Once in office, they make sure their wealthy friends and donors get the perks while they steer the rest of us straight into turbulence. It’s sabotage disguised as leadership, and the only way they get away with it is because they’ve convinced enough people that wrecking the plane is the same thing as piloting it.

Hartmann has written plenty more at the link, either way.
 
Rep. Barry Moore REFUSES to answer the simple question of who pays Trump's tariffs leading his constituents at his town hall to start chanting "Who pays the tariffs!? Who pays the tariffs!?"

A while ago I mentioned the mediocre 80s movie "Turk 182" and the need for a catchphrase criticizing a politician equivalent to the movie's "Zimmerman Flew and Tyler Knew". There are a lot of things bigger than tariffs, but maybe we take what we can get.
 
Pulte (U.S. Director of Federal Housing)
Tax fraud often accompanies mortgage fraud
The sanctity and integrity of mortgage applications and mortgage contracts are paramount. Violating the integrity of these agreements means putting the entire country at risk. This is why, in my mind, mortgage fraud is such a serious crime.
Uh... your boss has 34 felony counts for exactly that sort of behaviour.

ETA. ninja'd
 
While I don't think it has anything to do with wokeness and I think Trump a fool and an idiot for thinking it does or thinking he should say anything about it anyway, I do suspect that the logo change was a mistake, based likely on some corporate person thinking that the secret to restoring sagging growth was to modernize the logo rather than to attract more customers with actually useful changes.

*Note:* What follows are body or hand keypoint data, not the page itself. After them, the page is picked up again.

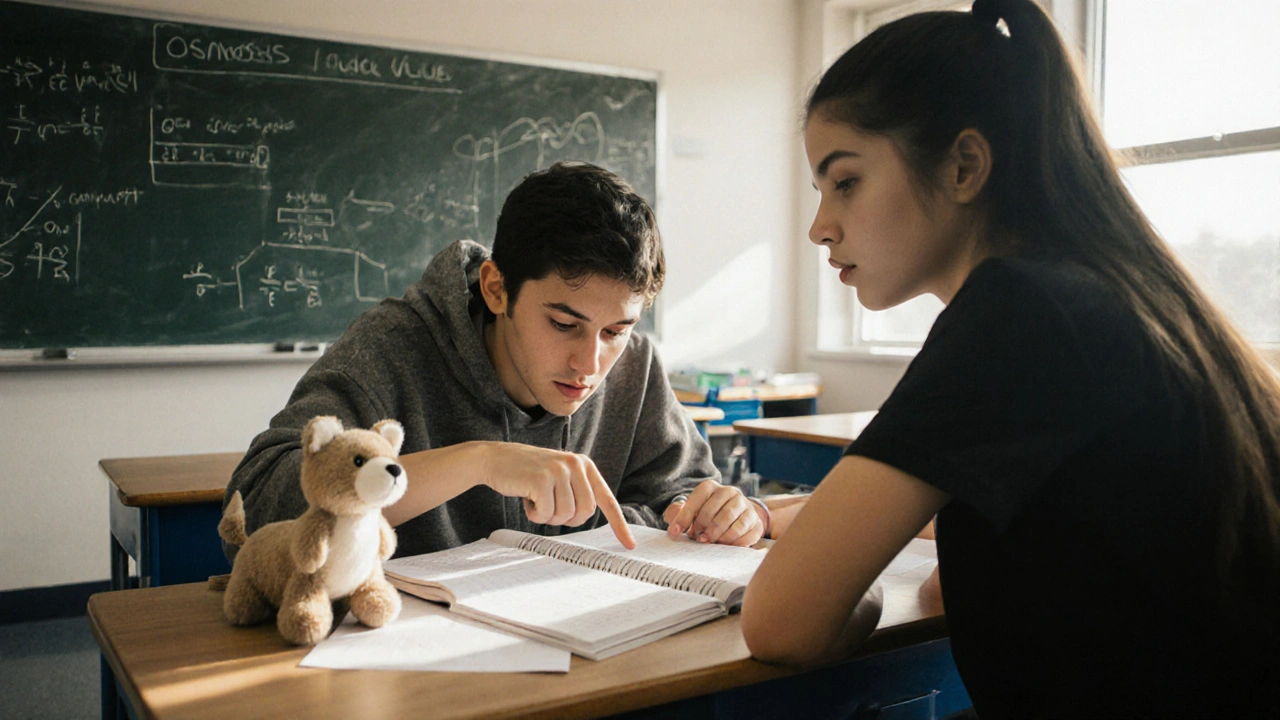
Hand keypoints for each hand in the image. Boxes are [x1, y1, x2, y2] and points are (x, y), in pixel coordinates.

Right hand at [478, 442, 634, 548]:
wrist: (495, 459)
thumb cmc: (527, 474)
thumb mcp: (559, 476)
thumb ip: (577, 490)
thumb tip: (588, 515)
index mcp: (584, 465)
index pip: (606, 499)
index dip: (618, 525)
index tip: (629, 545)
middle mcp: (575, 464)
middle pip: (585, 512)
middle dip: (567, 519)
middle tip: (549, 509)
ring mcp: (559, 470)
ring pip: (565, 515)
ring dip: (548, 517)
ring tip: (535, 500)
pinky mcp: (542, 479)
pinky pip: (546, 513)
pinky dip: (535, 514)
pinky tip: (526, 498)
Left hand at [664, 479, 764, 546]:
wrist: (737, 518)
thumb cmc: (707, 516)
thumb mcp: (690, 512)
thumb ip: (677, 515)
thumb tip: (673, 528)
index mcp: (711, 488)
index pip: (698, 498)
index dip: (685, 516)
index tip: (675, 532)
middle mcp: (730, 492)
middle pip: (715, 510)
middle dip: (704, 528)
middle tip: (698, 539)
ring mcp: (745, 506)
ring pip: (731, 520)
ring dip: (719, 535)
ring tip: (711, 543)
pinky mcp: (756, 521)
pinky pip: (746, 533)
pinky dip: (734, 542)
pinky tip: (726, 546)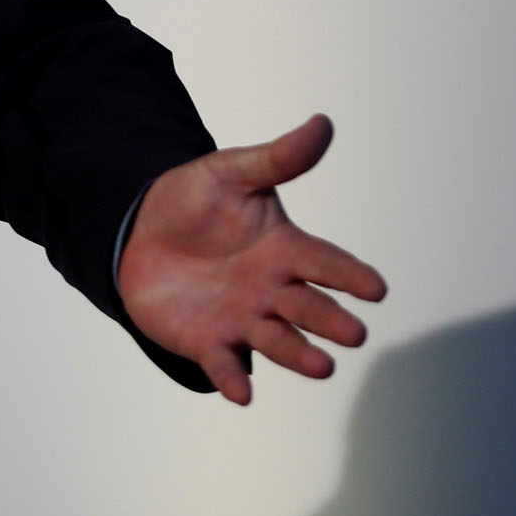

Not that this changes the likelihood that they changed it back for the wrong reasons as well.
Late to the show. Or, they had a genius marketing agent. Tell everyone they're changing their logo and receive millions worth if free advertising as the right wing outrage machine churn on and on.
 
Well, you have to admit that Vance is sort of right that there's a mental health crisis in this country right now. After all, our president is insane, most of his staff are deluded cultists who need deprogramming, and at least some of his cabinet are brain damaged by drugs, alcohol and parasites.

The phone is ringing. The call is coming from inside the house, junior deputy.